=== Consegna ===
Nel brano sul processo per mafia, in quale luogo entrano i giudici per pronunciare la sentenza?

=== Brano ===
========================
I giudici entrano nella palestra della scuola Aldisio per pronunciare la sentenza su un rilevante processo per mafia. Davanti a loro ci sono 64 uomini provenienti da Corleone tra cui Luciano Liggio, capofamiglia; Salvatore Riina, il braccio destro; Leoluca Bagarella, uomo di fiducia di Riina e Bernardo Provenzano, fedelissimo di Liggio e latitante dal ‘63. Quando i giudici leggono la sentenza, nella palestra parte un coro di risate e applausi: tutti assolti con formula piena o per insufficienza di prove.
========================
Elenchi delle posizioni articolari
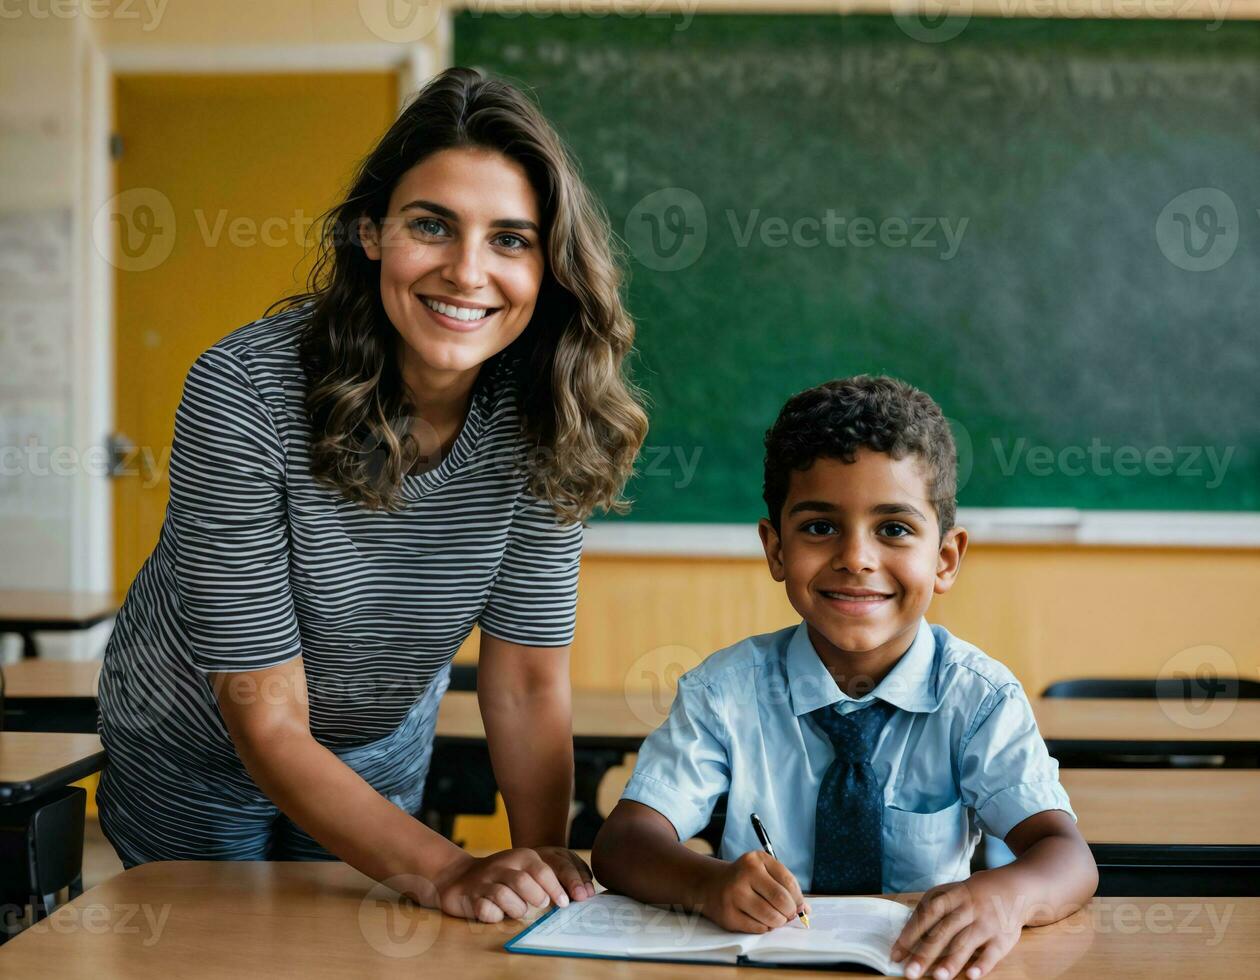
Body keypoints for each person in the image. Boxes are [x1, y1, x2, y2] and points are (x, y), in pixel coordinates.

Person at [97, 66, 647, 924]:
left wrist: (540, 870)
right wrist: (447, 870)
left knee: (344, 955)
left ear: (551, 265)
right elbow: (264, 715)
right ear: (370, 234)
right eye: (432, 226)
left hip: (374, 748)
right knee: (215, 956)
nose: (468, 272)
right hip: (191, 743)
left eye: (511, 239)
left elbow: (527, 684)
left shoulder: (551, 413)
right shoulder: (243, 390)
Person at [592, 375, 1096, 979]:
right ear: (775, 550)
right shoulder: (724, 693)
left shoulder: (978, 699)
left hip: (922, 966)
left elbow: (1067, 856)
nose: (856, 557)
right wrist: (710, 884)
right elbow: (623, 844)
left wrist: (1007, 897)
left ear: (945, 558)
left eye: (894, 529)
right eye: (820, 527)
========================
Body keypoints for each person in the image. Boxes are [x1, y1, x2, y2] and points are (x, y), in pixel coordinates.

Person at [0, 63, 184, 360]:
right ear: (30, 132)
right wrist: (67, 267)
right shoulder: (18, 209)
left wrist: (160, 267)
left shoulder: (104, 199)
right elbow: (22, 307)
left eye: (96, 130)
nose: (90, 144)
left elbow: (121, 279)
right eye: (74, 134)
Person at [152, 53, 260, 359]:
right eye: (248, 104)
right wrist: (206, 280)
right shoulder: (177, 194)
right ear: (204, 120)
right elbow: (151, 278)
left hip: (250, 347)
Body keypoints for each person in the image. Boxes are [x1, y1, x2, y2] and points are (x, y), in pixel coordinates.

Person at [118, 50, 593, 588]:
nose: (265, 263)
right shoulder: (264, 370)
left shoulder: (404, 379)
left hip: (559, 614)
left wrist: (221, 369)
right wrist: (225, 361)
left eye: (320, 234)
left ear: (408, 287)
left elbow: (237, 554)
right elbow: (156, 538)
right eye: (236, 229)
========================
=== Risposta ===
Nella palestra della scuola Aldisio.